┌─ Records for this task

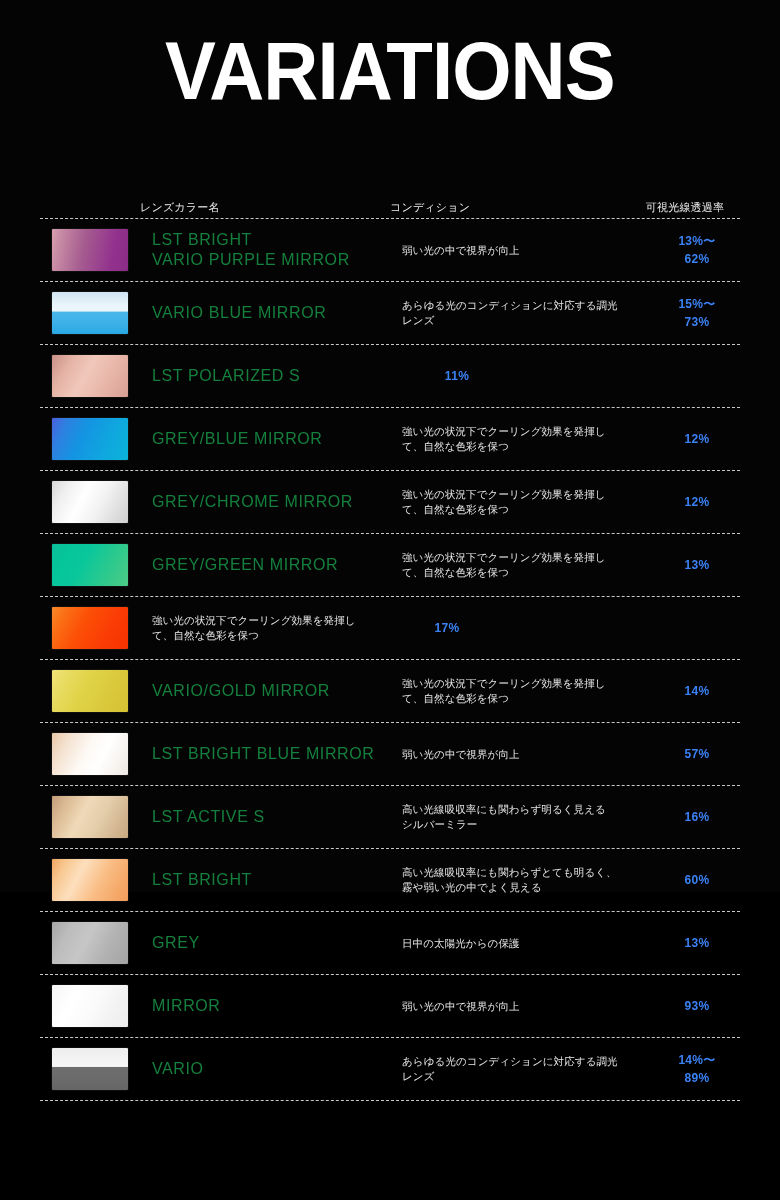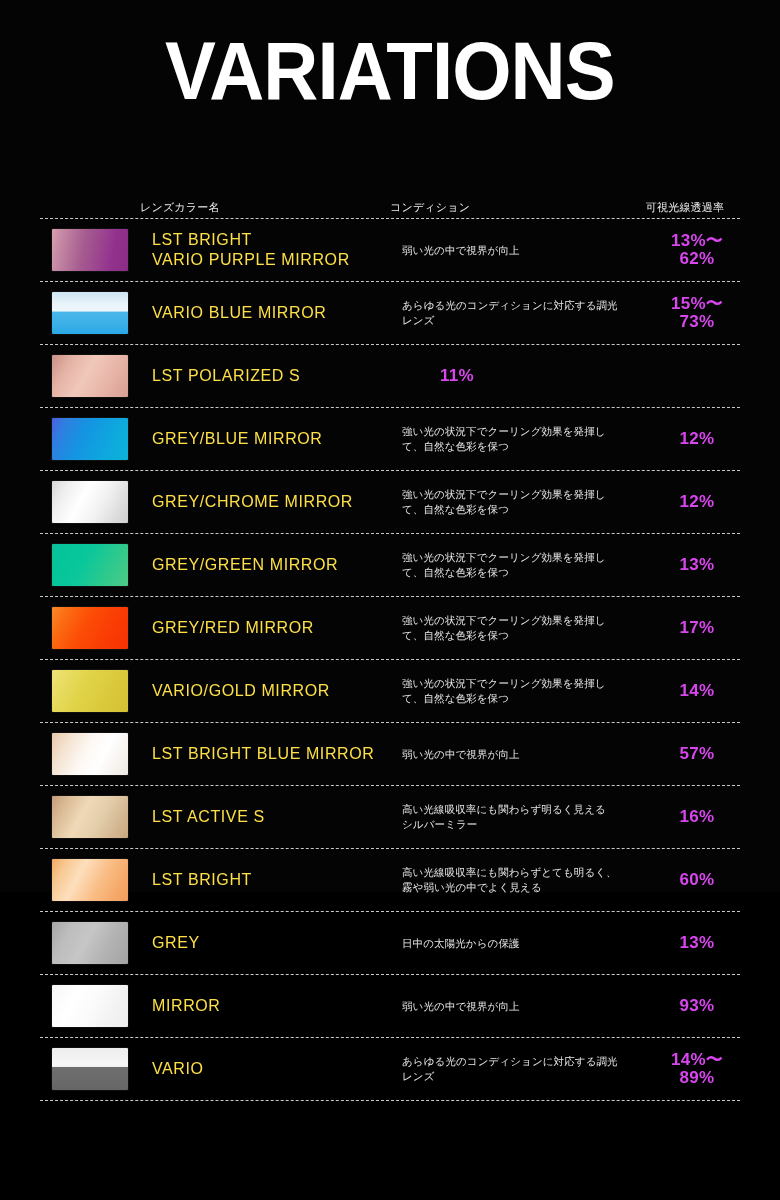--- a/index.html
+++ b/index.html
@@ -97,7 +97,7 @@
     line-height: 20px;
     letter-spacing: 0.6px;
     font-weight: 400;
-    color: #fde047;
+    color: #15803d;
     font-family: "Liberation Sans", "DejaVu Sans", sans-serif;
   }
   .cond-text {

└─

> **What this task involves**
From the listing above, return every line that contains the word "font".

> **Solution to this task**
     font-weight: 400;
     font-family: "Liberation Sans", "DejaVu Sans", sans-serif;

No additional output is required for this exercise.